EXTRAIT DU DOCUMENT.
..............................

Procédure devant la cour :
Par une requête, enregistrée le 27 décembre 2018, M. A... B..., représenté par MeC..., demande à la cour :
1°) d'annuler ce jugement du tribunal administratif de Bordeaux du 19 février 2018 ;
2°) d'annuler l'arrêté du préfet de la Gironde du 20 septembre 2017 ;
3°) d'enjoindre au préfet de la Gironde de lui délivrer un titre de séjour ou, à défaut, de procéder au réexamen de sa situation, dans le délai d'un mois à compter de la notification de l'arrêt à intervenir, sous astreinte de 80 euros par jour de retard ;
4°) de mettre à la charge de l'État une somme du 1 500 euros, à verser à son conseil, en application de l'article L. 761-1 du code de justice administrative et de l'article 37 de la loi du 10 juillet 1991.
Il soutient que :
- l'arrêté en litige est insuffisamment motivé au regard des exigences de l'article L. 211-5 du code des relations entre le public et l'administration ;
- le défaut de production d'un document établissant son insertion durable dans la société française ne peut lui être opposé dès lors qu'il ne lui a pas été demandé, conformément aux dispositions de l'article L.114-5 du code des relations entre le public et l'administration, de compléter sa demande ;
- l'arrêté en litige témoigne d'un défaut d'examen sérieux de sa situation ;
- l'arrêté est entaché d'erreur manifeste d'appréciation dès lors qu'il dispose d'une promesse d'embauche en contrat à durée indéterminée et que son employeur a rempli le formulaire Cerfa de demande d'autorisation de travail ; le délai laissé à son employeur par la direction régionale des entreprises, de la concurrence, de la consommation, du travail et de l'emploi pour produire un justificatif URSSAF a été trop bref ;
- le préfet s'est estimé à tort lié par l'avis défavorable de la direction régionale des entreprises, de la concurrence, de la consommation, du travail et de l'emploi ; le préfet aurait pu faire usage de son pouvoir discrétionnaire de régularisation ;
- l'arrêté en litige méconnaît l'article 8 de la convention européenne de sauvegarde des droits de l'homme et des libertés fondamentales et est entaché d'une erreur manifeste d'appréciation de sa situation.
Par un mémoire en défense, enregistré le 28 mars 2019, le préfet de la Gironde conclut au rejet de la requête.
Il fait valoir qu'il s'en rapporte à son mémoire de première instance.
M. B...a été admis au bénéfice de l'aide juridictionnelle totale par une décision du 15 novembre 2018.
Vu les autres pièces du dossier.
Vu :
- la convention européenne de sauvegarde des droits de l'Homme et des libertés fondamentales ;
- l'accord du 9 octobre 1987 entre le Gouvernement de la République française et le Gouvernement du Royaume du Maroc en matière de séjour et d'emploi ;
- le code de l'entrée et du séjour des étrangers et du droit d'asile ;
- le code des relations entre le public et l'administration ;
- la loi n° 91-647 du 10 juillet 1991 ;
- le code de justice administrative.

..............................

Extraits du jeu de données
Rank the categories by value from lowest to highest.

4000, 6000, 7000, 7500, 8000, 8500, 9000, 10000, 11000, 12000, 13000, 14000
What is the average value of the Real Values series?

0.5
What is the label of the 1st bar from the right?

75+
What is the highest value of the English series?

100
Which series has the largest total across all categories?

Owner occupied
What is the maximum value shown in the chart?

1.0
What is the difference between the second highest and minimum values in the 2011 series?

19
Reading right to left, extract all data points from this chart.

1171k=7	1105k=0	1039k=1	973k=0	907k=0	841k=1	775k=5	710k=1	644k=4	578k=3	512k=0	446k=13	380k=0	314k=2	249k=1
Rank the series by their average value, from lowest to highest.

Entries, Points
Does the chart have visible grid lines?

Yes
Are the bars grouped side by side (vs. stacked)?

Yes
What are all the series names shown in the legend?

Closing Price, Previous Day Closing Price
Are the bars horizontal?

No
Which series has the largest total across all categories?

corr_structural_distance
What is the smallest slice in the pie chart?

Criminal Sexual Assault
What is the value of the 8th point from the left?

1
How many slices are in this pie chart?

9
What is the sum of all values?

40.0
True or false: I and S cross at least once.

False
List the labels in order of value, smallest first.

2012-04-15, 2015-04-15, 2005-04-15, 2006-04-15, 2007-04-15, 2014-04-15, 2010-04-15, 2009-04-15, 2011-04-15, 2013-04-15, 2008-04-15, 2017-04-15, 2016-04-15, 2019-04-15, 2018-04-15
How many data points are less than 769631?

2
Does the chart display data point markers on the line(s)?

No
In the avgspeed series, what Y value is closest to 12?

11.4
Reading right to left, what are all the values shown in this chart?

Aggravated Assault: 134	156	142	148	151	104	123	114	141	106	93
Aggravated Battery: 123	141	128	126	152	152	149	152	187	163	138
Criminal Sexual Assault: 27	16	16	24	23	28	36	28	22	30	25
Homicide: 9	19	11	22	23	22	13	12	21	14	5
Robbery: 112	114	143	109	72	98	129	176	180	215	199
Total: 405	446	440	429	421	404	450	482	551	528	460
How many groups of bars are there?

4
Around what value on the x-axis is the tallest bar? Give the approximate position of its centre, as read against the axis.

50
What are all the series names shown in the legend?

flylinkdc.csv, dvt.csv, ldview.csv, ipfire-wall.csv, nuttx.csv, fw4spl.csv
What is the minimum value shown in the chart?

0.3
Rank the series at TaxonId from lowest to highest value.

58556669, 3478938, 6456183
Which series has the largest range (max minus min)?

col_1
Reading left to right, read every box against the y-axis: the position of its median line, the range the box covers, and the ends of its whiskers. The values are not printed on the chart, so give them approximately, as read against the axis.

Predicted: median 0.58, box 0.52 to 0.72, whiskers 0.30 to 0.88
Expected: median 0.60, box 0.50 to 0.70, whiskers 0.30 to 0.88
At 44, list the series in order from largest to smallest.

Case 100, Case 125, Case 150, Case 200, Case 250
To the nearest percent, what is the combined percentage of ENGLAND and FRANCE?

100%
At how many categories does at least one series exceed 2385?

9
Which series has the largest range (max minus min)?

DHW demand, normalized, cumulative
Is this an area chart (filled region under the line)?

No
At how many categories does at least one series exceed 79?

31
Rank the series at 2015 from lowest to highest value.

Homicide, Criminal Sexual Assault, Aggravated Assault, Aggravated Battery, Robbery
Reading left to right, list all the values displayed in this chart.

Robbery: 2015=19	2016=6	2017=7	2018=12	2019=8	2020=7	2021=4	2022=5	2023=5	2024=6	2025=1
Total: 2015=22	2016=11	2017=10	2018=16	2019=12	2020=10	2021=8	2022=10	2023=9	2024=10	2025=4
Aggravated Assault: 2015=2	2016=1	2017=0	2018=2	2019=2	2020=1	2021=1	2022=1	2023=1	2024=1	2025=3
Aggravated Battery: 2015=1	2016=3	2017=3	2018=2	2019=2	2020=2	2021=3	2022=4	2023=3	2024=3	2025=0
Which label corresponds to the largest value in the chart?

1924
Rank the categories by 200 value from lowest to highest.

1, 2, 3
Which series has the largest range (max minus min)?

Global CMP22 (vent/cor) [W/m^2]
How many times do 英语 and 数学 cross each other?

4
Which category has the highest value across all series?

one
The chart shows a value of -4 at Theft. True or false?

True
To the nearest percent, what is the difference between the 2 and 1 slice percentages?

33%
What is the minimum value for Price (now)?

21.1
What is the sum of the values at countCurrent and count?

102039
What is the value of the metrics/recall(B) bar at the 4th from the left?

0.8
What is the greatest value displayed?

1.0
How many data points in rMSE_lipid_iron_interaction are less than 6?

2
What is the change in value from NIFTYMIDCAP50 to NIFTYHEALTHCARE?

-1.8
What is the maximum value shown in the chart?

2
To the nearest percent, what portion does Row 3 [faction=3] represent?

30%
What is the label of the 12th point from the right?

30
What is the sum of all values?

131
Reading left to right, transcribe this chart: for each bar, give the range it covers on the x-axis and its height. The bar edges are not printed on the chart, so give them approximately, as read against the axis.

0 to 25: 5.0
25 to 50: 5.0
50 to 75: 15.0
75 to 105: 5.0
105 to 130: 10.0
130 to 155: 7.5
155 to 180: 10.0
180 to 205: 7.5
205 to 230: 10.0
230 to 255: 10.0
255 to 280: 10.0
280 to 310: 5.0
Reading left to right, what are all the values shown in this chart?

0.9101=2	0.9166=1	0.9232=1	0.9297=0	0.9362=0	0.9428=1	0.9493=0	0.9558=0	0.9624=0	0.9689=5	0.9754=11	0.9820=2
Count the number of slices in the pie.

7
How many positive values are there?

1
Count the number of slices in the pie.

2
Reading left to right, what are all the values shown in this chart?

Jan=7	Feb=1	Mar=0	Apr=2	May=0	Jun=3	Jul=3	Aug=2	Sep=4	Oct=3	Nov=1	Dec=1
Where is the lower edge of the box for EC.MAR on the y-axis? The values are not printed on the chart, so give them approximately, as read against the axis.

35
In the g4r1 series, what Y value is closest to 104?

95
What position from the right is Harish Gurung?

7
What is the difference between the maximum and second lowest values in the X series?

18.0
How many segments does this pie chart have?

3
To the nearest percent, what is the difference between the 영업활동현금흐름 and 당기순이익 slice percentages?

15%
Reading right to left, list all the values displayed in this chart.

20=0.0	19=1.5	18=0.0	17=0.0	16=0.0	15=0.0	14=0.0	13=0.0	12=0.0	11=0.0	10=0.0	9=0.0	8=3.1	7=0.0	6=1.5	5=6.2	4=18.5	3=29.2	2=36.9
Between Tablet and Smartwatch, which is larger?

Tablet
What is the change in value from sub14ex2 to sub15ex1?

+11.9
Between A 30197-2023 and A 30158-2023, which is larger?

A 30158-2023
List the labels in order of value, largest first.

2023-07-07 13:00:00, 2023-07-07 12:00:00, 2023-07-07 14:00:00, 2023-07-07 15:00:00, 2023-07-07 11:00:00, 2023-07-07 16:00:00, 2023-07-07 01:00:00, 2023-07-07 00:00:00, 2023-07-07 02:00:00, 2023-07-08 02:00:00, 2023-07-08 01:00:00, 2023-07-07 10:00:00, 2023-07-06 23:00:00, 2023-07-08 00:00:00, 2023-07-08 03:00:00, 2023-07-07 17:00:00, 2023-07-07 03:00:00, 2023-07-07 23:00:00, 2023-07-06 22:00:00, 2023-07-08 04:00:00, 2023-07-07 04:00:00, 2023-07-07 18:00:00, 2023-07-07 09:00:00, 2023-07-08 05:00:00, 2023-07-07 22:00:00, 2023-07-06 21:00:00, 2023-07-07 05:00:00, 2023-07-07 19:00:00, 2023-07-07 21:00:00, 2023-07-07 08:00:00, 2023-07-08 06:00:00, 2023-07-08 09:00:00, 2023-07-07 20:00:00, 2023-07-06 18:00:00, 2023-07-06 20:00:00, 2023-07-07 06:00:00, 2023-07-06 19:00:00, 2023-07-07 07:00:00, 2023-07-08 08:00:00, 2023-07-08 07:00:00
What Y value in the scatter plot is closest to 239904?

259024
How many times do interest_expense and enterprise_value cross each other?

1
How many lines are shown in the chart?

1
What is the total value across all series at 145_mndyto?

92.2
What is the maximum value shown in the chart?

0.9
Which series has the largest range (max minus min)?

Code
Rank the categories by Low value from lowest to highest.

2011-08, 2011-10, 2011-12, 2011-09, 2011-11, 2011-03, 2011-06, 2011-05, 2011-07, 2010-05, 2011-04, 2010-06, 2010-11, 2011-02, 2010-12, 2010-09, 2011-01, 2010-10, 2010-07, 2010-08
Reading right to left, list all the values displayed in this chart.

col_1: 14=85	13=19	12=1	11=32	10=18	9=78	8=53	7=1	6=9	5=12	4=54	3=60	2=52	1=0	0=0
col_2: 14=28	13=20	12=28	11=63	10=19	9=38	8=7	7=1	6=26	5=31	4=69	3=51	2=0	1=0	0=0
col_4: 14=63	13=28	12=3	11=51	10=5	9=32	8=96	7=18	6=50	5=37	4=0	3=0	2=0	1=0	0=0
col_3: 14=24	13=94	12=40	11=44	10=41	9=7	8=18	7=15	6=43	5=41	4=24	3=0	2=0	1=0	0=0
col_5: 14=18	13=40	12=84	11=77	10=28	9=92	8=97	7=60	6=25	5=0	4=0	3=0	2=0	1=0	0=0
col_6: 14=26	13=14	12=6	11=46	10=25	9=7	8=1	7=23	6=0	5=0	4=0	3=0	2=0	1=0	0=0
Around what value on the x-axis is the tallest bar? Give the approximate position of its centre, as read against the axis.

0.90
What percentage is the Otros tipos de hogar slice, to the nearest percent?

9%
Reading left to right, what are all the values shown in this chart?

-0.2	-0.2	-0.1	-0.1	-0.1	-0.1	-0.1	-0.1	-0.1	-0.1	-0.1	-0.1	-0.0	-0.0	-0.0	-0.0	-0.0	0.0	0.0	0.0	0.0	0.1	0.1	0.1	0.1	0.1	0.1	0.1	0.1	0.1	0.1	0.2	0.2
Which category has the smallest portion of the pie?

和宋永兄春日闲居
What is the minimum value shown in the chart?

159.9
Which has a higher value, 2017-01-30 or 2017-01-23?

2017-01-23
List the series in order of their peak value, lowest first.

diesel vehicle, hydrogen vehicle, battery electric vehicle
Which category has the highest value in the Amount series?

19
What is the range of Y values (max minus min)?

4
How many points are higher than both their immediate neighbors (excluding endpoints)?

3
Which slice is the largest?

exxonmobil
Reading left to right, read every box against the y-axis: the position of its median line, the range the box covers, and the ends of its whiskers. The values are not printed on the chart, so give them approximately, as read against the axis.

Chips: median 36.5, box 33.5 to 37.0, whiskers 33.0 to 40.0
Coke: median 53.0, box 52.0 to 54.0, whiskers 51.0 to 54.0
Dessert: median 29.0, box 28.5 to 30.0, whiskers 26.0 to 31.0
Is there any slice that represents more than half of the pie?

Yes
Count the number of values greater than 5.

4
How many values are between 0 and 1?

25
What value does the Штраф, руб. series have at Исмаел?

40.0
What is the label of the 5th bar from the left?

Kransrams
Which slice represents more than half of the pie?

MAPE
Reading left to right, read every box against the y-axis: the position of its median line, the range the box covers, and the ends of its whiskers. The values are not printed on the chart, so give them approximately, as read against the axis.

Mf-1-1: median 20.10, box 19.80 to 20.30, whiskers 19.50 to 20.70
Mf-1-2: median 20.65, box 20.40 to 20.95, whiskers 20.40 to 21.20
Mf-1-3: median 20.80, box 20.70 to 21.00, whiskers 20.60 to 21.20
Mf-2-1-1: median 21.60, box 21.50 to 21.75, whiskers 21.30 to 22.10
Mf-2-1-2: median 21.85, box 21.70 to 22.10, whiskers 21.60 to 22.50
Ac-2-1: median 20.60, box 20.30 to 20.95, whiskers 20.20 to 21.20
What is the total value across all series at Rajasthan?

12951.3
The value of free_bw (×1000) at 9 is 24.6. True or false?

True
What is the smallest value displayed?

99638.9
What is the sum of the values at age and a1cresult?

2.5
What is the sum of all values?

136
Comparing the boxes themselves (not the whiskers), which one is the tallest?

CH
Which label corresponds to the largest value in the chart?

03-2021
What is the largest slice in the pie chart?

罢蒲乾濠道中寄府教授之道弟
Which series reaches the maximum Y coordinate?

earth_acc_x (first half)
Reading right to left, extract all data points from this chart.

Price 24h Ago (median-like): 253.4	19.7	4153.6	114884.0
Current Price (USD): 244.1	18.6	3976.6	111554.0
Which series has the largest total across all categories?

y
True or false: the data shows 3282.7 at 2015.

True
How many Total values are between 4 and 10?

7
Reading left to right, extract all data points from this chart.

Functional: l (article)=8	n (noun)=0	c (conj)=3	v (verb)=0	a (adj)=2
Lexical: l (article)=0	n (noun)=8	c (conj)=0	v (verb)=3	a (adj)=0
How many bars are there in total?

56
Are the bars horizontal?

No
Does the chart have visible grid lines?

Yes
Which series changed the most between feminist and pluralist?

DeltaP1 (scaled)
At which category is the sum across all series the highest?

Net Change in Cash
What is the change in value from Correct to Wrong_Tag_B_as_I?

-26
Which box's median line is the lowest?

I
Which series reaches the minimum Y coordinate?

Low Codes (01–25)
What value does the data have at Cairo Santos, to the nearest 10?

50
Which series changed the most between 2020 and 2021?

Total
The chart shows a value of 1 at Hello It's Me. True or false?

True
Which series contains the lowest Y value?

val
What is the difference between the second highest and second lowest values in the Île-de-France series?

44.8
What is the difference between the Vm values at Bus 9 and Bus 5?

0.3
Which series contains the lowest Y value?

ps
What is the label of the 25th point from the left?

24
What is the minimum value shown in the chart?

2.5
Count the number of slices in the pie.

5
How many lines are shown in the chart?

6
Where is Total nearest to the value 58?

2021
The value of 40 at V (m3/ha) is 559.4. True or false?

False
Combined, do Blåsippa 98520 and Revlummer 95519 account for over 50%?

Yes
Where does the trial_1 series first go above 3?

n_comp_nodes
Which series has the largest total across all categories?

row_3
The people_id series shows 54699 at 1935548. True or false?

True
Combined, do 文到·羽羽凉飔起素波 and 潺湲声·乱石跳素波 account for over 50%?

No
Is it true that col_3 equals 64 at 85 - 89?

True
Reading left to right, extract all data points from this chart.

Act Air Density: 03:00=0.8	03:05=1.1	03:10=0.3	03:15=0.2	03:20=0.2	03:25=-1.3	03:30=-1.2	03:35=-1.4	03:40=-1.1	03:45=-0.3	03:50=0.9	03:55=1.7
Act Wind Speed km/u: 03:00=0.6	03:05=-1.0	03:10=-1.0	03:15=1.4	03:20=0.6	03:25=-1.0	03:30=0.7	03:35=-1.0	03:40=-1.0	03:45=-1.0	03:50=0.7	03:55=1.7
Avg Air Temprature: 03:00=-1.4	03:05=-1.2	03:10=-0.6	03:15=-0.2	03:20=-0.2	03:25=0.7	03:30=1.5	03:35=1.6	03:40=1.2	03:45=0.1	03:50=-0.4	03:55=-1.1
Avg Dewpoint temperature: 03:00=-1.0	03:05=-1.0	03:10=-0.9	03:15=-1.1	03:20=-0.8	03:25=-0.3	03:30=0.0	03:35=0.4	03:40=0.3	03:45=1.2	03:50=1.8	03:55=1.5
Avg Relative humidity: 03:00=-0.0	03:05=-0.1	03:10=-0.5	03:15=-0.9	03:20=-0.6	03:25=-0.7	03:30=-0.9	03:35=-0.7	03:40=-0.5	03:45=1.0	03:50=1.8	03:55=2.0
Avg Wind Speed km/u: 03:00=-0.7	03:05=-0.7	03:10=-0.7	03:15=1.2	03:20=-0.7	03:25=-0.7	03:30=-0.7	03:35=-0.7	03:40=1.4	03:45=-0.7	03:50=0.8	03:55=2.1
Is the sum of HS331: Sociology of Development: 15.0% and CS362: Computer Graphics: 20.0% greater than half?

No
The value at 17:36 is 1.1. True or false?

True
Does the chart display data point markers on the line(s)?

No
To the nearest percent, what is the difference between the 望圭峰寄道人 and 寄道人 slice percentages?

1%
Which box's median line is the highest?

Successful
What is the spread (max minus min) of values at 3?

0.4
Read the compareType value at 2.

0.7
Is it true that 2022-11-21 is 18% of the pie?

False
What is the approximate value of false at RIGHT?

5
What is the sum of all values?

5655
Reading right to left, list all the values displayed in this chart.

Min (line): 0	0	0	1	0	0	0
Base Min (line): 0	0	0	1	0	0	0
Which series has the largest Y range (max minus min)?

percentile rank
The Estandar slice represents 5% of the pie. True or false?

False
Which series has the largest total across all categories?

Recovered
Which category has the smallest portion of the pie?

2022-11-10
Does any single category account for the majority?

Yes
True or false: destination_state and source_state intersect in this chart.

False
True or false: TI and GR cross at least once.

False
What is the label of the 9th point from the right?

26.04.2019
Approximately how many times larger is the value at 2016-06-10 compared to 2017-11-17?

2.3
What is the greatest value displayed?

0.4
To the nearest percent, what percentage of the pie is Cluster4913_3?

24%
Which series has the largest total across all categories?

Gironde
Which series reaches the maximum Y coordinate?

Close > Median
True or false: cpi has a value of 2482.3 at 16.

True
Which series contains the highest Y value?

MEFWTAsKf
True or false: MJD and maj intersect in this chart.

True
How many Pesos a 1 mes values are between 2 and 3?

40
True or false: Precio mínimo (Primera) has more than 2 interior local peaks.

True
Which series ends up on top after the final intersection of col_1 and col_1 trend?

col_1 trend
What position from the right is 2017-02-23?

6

..............................

CONSIGNE DE TRAVAIL A. D'après l'extrait, à quelle date le mémoire en défense du préfet de la Gironde a-t-il été enregistré ?
CONSIGNE DE TRAVAIL B. Recopiez le passage de l'extrait compris entre « Procédure devant la » et « 10 juillet 1991. », ces deux passages inclus.

RÉPONSE A. Le 28 mars 2019.

RÉPONSE B.
Procédure devant la cour :
Par une requête, enregistrée le 27 décembre 2018, M. A... B..., représenté par MeC..., demande à la cour :
1°) d'annuler ce jugement du tribunal administratif de Bordeaux du 19 février 2018 ;
2°) d'annuler l'arrêté du préfet de la Gironde du 20 septembre 2017 ;
3°) d'enjoindre au préfet de la Gironde de lui délivrer un titre de séjour ou, à défaut, de procéder au réexamen de sa situation, dans le délai d'un mois à compter de la notification de l'arrêt à intervenir, sous astreinte de 80 euros par jour de retard ;
4°) de mettre à la charge de l'État une somme du 1 500 euros, à verser à son conseil, en application de l'article L. 761-1 du code de justice administrative et de l'article 37 de la loi du 10 juillet 1991.